At 6:30, its time to start the third and final treatment of the day. The kid are filthy, so we divide and conquer, one of us mixing and organizing medicines and devices, the other dealing with tired, dirty kids. The whole evening comes to a close shortly before 8pm when teeth have been brushed and stories have been read and four little people who I love more than anything in the world are ready for sleep.

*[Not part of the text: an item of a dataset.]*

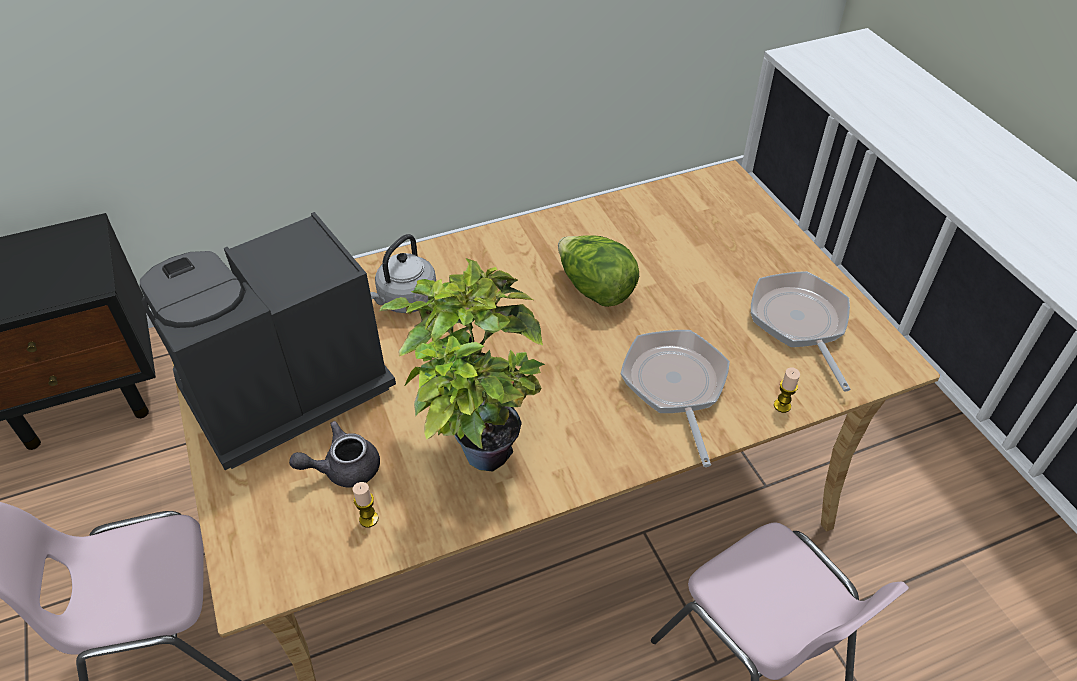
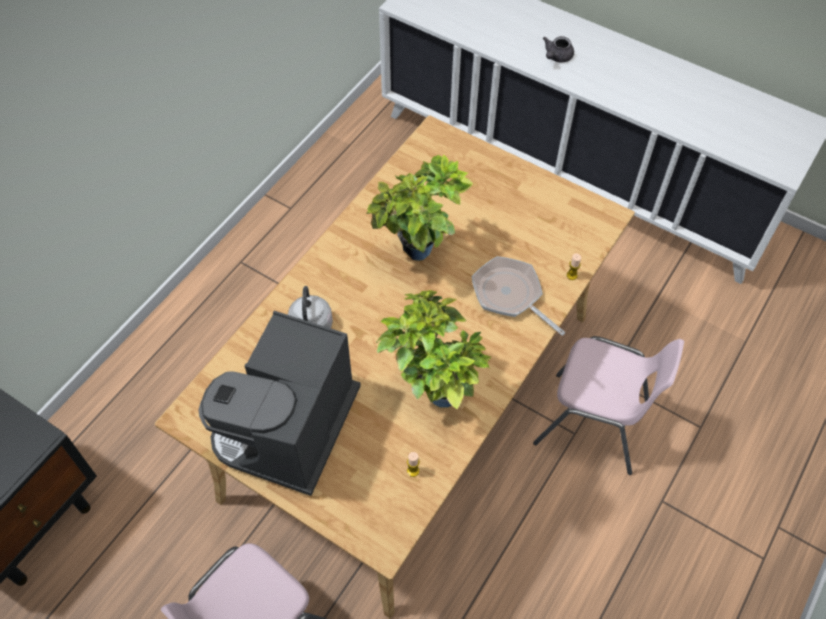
camera: 35 degrees left, 10 degrees up
(343, 468) = (372, 453): grey teapot -> grey teapot (556, 57)
(595, 290) = (418, 257): lettuce -> potted plant
(800, 323) = (546, 217): frying pan -> none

We spend the next hour cleaning up our house. If someone had come to rob us, they would swear our house had already been hit. Baskets of clothes emptied to be used as cages, food and drinks scattered about, "artwork" taped to any and all open wall space. By 9pm, life seems to be in order. I want a drink, and I'd have one but being anything less than 100% the next day leaves me at an even greater disadantage than I'm already at. And lets be honest, I need more than just A drink. For an hour or so, I feed my Twitter addiction in between ordering school photos, registering for the PTO, sending out sad emails begging our families to purchase something from the magazine drive so that #1 can dress down one day next week, and checking the calendar to figure out how tomorrow needs to run.
I finally get to bed a little after 11pm, but, SURPRISE! The day isn't over yet! At 3am we are awoken by a screaming, bloody 5yr old who fell out of bed and split her forehead open. If we had a suture kit in the house, I would have considered sewing her up myself because 1) who wants to run to the ER at 3am and 2) we were literally just there two weeks ago getting staples in someone elses head for a trampoline injury and I'm not in the mood to hear the lecture on keeping my house safe for my kids. One of these days they'll call Child Protective Services and I'll contimplate the relief it would be if they took them away for just a few hours until they read my blog and realize that I'm just a mom trying to do the best that I can.